In this way, the compressor “subtracts” the masked frequencies, which reduces the number of bytes. And fewer bytes in computing translates into smaller files, but not shorter. The song, when compressed, lasts as long as it is uncompressed.

2. Quality of compressed files

We saw in the previous question that digital audio has two parameters: the sampling frequency (the optimum is 44.1 Khz.) And the resolution or size of each sample (8 or 16 bits). By compressing, we add a third parameter to these two, the bitrate. It is the amount of kilobytes per second (kbps) and refers to the quality of the compression.

• A lower number of Kbps, more compression, smaller file size, but lower quality.

• A higher number of Kbps, less compression, larger file size and more quality.

A compressed audio at 128 Kbps has a higher compression level than a 256 Kbps one. That means that 128 is a smaller file and less quality than 256. Although you must have a cat’s ear to distinguish between both!

VARIABLE OR CONSTANT BIT

Some files have a constant bit rate per second (CBR Constant Bit Rate) and others have a variable one (VBR Variable Bit Rate). The constant is always the same for all audio, for example 128 kilobytes per second.
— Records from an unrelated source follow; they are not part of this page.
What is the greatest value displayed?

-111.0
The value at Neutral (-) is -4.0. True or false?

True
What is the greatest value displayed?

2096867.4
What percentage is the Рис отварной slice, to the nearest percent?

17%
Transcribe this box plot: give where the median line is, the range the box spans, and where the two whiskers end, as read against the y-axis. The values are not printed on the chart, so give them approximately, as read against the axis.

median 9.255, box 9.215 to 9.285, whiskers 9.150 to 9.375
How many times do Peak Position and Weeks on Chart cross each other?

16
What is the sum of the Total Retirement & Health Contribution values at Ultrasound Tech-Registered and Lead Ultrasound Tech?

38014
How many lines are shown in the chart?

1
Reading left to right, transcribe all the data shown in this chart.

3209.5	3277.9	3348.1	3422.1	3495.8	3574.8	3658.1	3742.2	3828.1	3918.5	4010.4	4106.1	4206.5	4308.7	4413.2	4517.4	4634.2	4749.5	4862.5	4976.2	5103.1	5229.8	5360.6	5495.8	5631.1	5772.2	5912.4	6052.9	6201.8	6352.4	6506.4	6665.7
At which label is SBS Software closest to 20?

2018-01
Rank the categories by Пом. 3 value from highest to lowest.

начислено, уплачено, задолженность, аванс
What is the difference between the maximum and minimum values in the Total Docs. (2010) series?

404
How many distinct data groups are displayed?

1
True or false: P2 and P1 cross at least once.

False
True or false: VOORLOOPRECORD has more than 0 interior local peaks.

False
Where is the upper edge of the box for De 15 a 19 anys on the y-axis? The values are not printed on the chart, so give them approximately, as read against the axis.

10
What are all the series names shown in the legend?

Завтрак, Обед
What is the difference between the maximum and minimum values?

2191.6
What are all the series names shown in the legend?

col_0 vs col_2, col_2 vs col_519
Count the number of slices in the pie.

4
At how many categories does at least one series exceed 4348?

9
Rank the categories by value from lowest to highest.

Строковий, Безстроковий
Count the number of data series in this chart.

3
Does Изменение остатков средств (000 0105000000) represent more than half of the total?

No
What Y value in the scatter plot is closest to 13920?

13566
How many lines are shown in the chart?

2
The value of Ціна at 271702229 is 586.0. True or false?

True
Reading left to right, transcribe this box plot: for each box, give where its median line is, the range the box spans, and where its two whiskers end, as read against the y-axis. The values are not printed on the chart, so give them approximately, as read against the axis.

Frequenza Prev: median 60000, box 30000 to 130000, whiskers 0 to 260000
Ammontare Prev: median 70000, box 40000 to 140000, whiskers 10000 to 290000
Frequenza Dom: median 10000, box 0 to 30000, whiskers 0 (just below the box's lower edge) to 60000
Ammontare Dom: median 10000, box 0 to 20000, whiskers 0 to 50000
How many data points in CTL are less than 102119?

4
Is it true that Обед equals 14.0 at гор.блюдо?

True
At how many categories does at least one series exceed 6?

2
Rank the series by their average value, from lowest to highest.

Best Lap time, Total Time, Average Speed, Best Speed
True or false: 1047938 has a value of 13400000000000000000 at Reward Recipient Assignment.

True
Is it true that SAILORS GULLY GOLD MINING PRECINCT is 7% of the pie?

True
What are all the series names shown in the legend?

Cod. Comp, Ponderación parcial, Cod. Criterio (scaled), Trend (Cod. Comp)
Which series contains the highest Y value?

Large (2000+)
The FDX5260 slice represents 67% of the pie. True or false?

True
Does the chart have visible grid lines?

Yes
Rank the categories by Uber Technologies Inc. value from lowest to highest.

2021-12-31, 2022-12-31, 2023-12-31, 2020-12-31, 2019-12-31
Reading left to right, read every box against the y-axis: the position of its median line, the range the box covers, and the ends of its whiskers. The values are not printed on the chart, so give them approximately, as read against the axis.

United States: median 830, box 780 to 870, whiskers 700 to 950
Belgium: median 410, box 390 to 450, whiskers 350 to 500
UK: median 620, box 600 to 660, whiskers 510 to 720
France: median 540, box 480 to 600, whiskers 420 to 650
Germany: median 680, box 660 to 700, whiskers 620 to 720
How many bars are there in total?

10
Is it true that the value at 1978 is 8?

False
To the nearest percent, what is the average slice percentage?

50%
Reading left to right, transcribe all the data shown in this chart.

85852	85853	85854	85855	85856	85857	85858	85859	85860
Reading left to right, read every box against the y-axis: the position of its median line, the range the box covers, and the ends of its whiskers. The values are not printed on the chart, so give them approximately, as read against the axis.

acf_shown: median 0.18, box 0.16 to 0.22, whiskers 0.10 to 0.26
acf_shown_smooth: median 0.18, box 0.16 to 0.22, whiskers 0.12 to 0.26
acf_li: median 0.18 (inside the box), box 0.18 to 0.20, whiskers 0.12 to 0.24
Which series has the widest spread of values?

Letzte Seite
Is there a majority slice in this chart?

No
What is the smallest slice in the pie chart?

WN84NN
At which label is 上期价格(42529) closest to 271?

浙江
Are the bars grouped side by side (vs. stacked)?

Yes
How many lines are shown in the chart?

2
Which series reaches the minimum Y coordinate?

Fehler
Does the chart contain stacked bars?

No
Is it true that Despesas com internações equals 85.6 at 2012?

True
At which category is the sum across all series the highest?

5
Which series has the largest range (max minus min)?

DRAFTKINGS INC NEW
In the variable method, what the compressor does is use more bits when there are parts of the audio where there are more frequencies and it cannot mask all of them.

 

COMPRESSED FILE FORMATS

Mp3 (MPEG-1 Audio Layer 3)

It achieves high compressions without much loss, although it all depends on the quality of the compression we use. 128 Kbps and below is not recommended.

Although mp3 is the most widely used compression standard, especially for audio on Web pages, the great drawback is its patent. So any player or editing software that wants to use it has to pay for it.

.OGG (Vorbis)

As a result of this patent, the Xiph.org Foundation developed in 2002 a completely free codec (5) for audio compression. Similar in characteristics to mp3, it is beginning to be used a lot on the Web and in some players since manufacturers do not have to pay the costs of the patent. At this point, it is difficult to completely replace the mp3 but it is eating up a lot of ground.

.AAC (Advanced Audio Coding)

The compression level is higher than mp3 (MPEG-1) without major loss of quality. AAC is one of the codecs used in the new MPEG-4 compression standard. This audio format is used in players like the iPod and in some of the new digital radio systems. AAC is shaping up to be the successor to the mp3.

.RAM (also RM or RA)

They are the files of the Real Network company for audio. The problem is that its reproduction and edition is very limited to software from the same company and few others.

.WMA (Windows Media Audio)

It is Windows’ bet on compressed formats. It is like a WAV, but smaller and less quality. While mp3 and ogg files are played by almost all players and editors, the same is not the case with wma files, so it is rarely used.

. AA3 (ATRAC – Adaptive Transform Acoustic Coding)

Format invented by Sony. It is the one used by minidisc recorder-players.